WORK ITEM
From the first line to the last, return the data exactly, with no pictures.

SUPPLIED INFORMATION
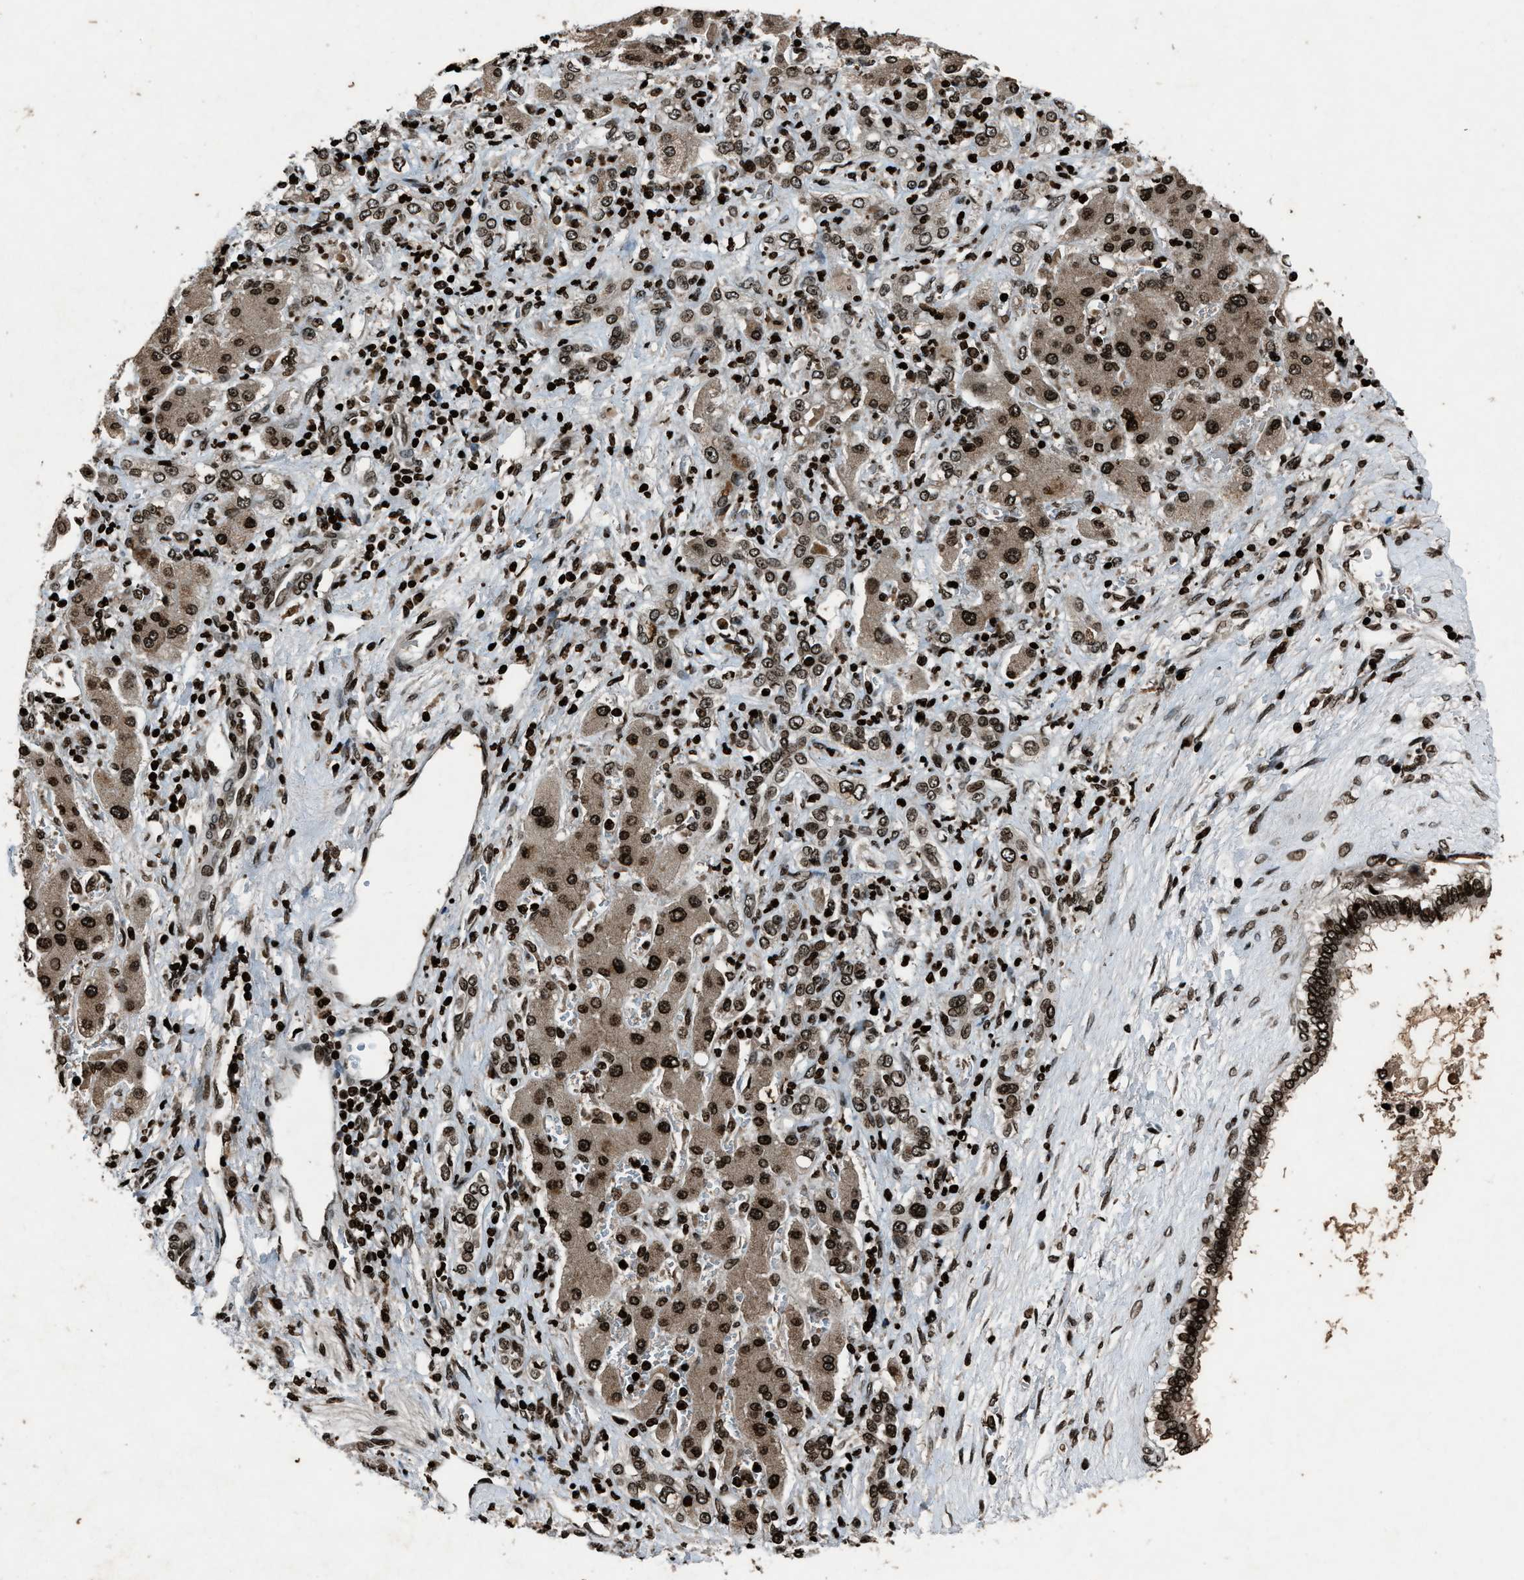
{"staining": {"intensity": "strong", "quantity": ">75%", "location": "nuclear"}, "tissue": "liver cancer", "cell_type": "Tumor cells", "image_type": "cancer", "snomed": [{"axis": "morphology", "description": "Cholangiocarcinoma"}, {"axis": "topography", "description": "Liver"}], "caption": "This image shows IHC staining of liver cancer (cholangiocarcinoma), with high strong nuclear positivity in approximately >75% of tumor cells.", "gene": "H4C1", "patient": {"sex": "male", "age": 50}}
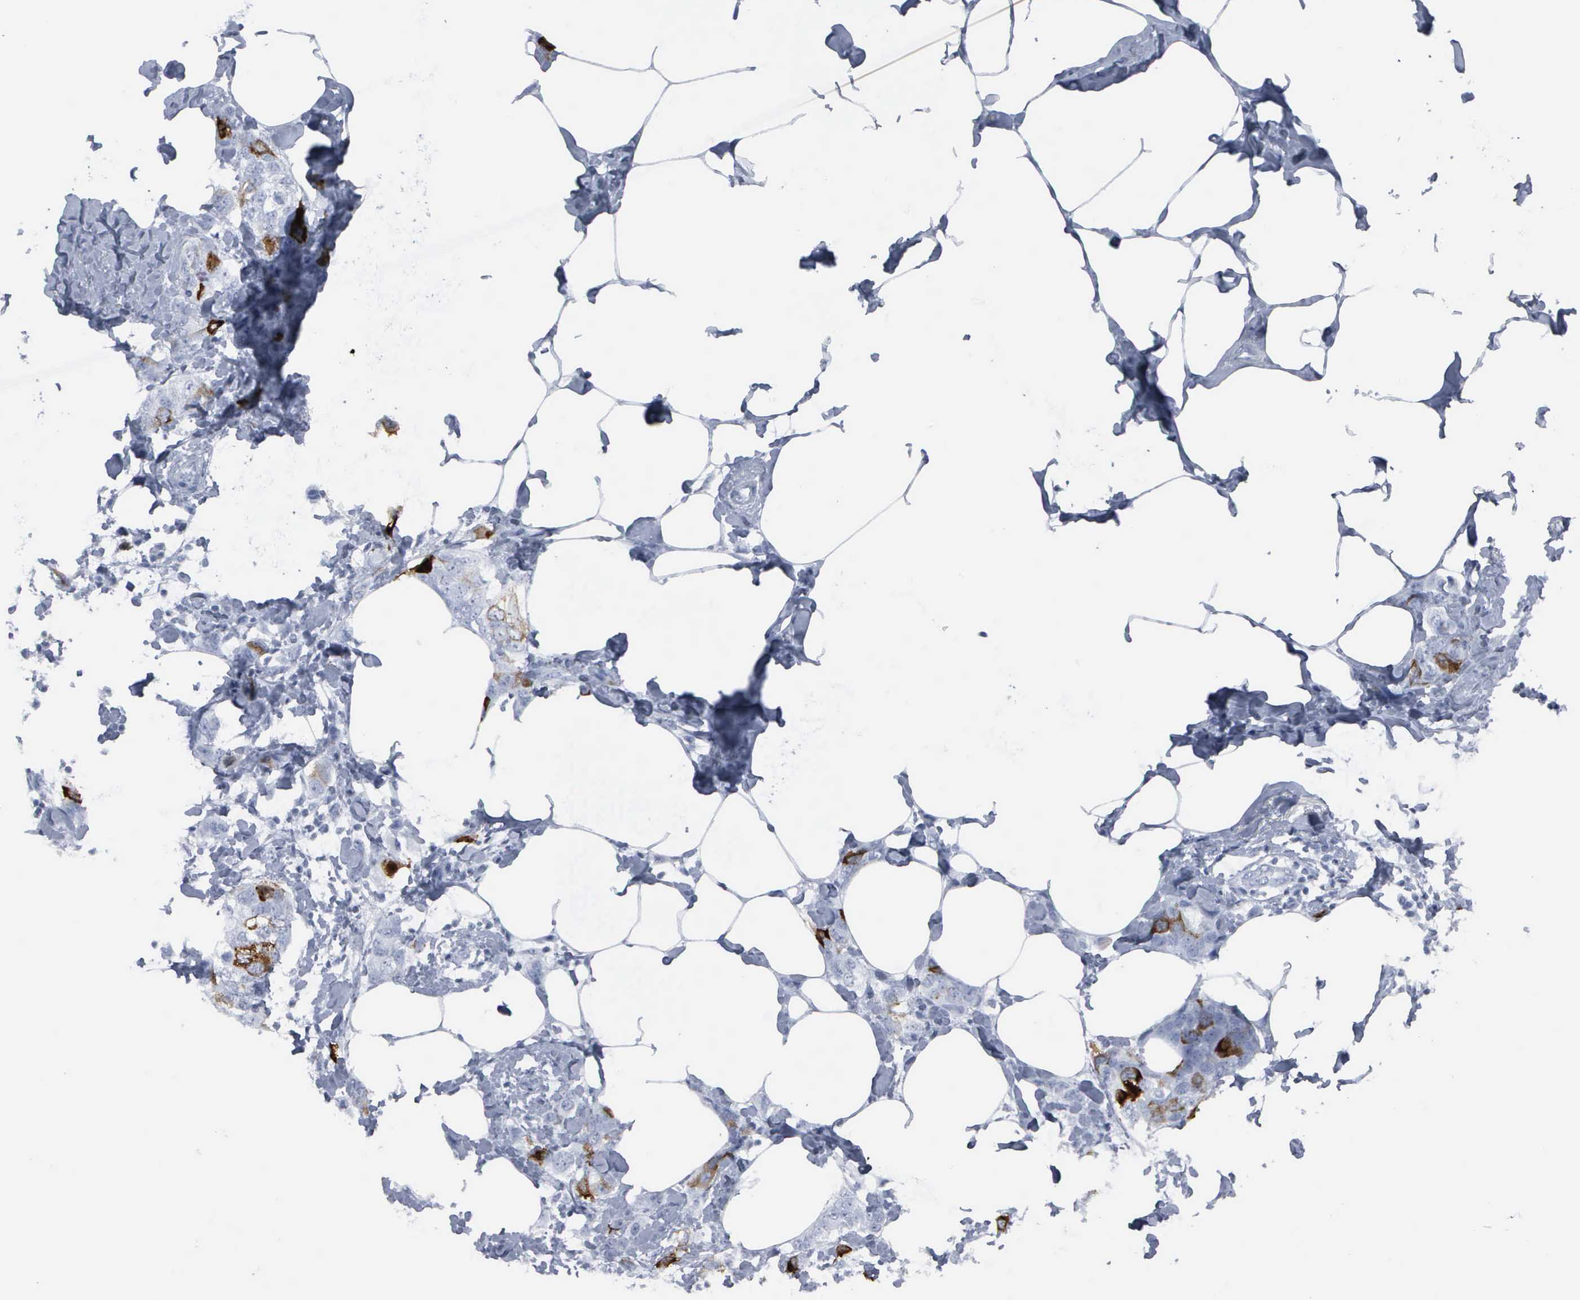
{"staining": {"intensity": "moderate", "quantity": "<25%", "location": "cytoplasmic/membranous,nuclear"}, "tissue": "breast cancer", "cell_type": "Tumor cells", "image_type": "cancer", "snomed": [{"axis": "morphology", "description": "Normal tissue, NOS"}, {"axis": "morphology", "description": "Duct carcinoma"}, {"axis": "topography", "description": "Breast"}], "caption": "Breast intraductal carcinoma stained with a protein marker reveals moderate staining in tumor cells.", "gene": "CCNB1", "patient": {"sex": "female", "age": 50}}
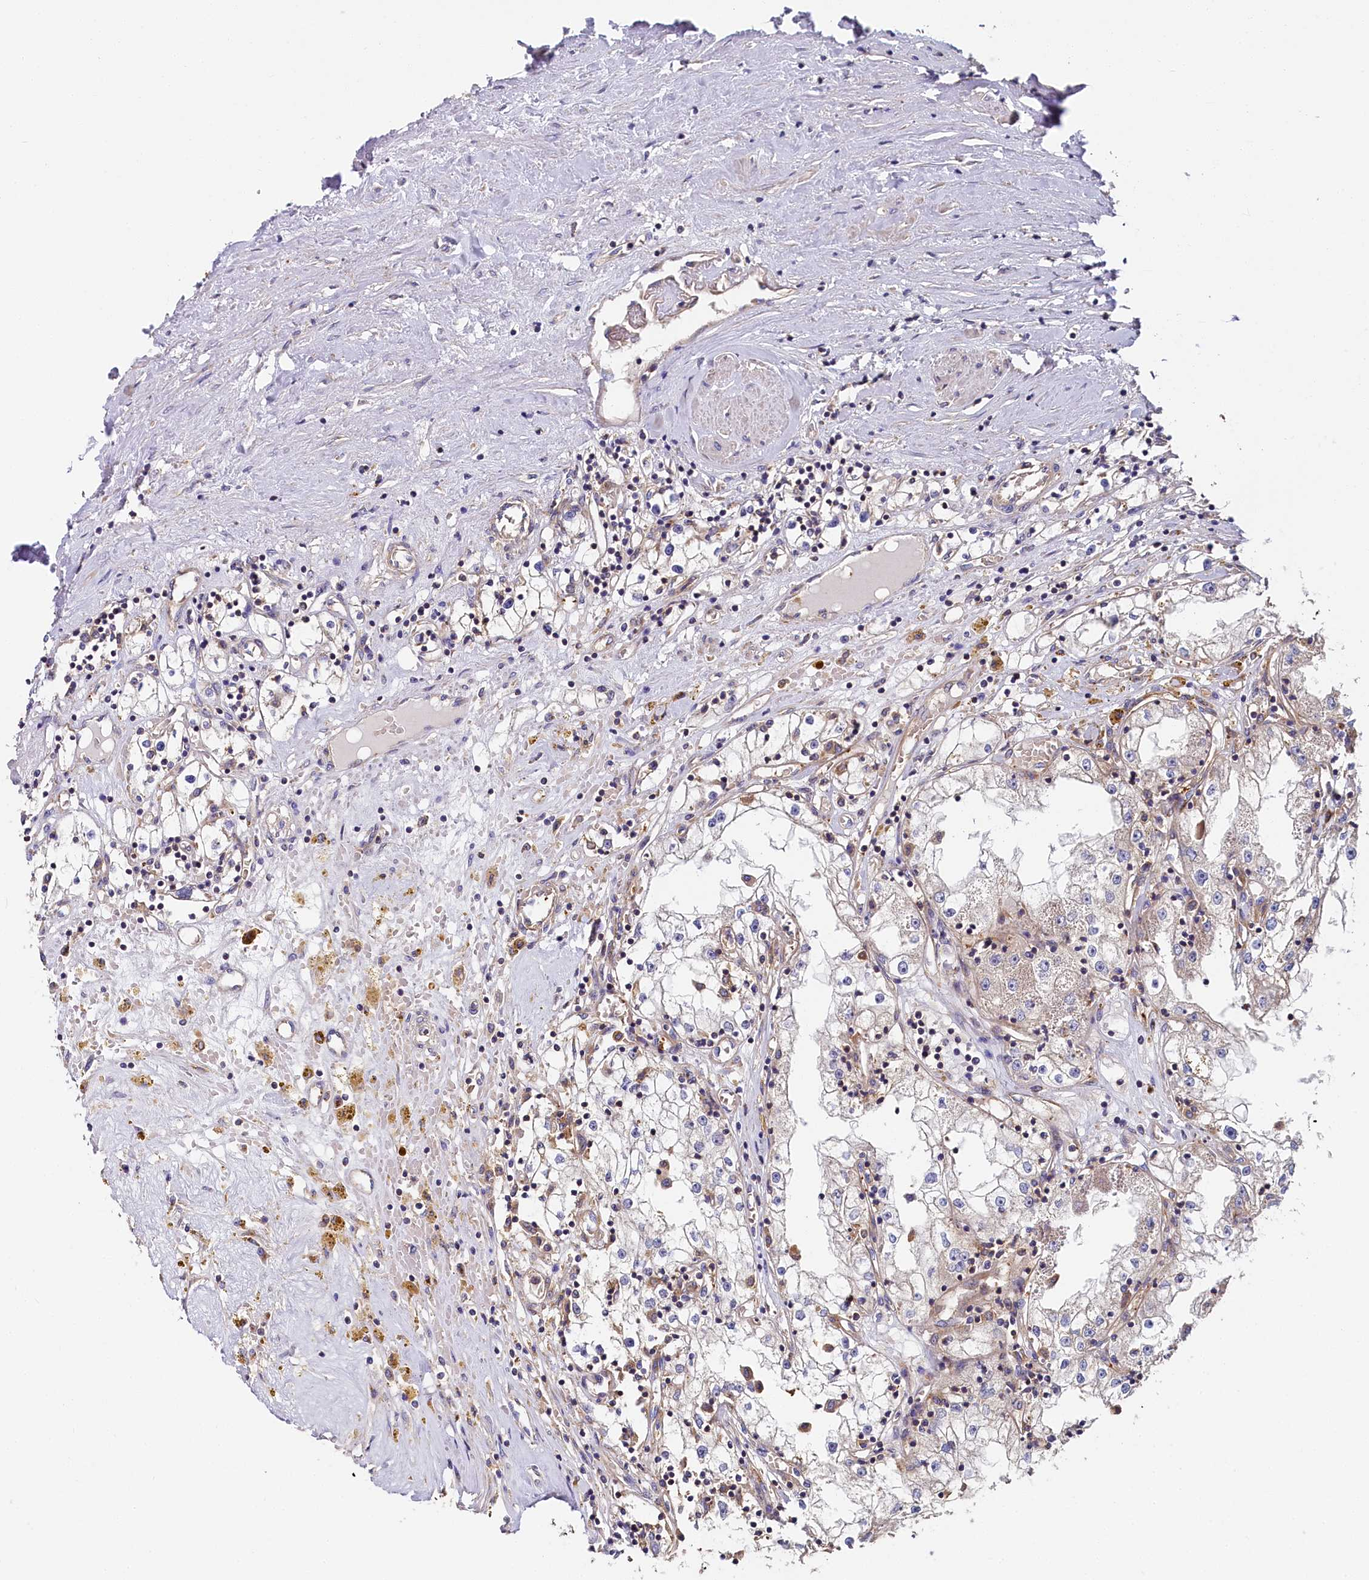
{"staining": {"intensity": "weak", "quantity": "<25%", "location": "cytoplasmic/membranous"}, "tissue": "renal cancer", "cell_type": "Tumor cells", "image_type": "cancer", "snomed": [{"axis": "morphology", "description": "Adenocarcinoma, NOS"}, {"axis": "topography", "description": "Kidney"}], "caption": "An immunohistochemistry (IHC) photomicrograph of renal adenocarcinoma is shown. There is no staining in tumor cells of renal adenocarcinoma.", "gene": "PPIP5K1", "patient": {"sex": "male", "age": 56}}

PROBLEM SOLUTION
{"staining": {"intensity": "strong", "quantity": ">75%", "location": "nuclear"}, "tissue": "liver cancer", "cell_type": "Tumor cells", "image_type": "cancer", "snomed": [{"axis": "morphology", "description": "Cholangiocarcinoma"}, {"axis": "topography", "description": "Liver"}], "caption": "This image shows IHC staining of liver cancer (cholangiocarcinoma), with high strong nuclear positivity in approximately >75% of tumor cells.", "gene": "H4C1", "patient": {"sex": "male", "age": 50}}
{"staining": {"intensity": "moderate", "quantity": "<25%", "location": "cytoplasmic/membranous,nuclear"}, "tissue": "breast cancer", "cell_type": "Tumor cells", "image_type": "cancer", "snomed": [{"axis": "morphology", "description": "Normal tissue, NOS"}, {"axis": "morphology", "description": "Duct carcinoma"}, {"axis": "topography", "description": "Breast"}], "caption": "Breast intraductal carcinoma stained with a protein marker reveals moderate staining in tumor cells.", "gene": "CCNB1", "patient": {"sex": "female", "age": 50}}
{"staining": {"intensity": "weak", "quantity": "<25%", "location": "cytoplasmic/membranous"}, "tissue": "renal cancer", "cell_type": "Tumor cells", "image_type": "cancer", "snomed": [{"axis": "morphology", "description": "Adenocarcinoma, NOS"}, {"axis": "topography", "description": "Kidney"}], "caption": "An immunohistochemistry (IHC) photomicrograph of renal adenocarcinoma is shown. There is no staining in tumor cells of renal adenocarcinoma.", "gene": "PPIP5K1", "patient": {"sex": "male", "age": 56}}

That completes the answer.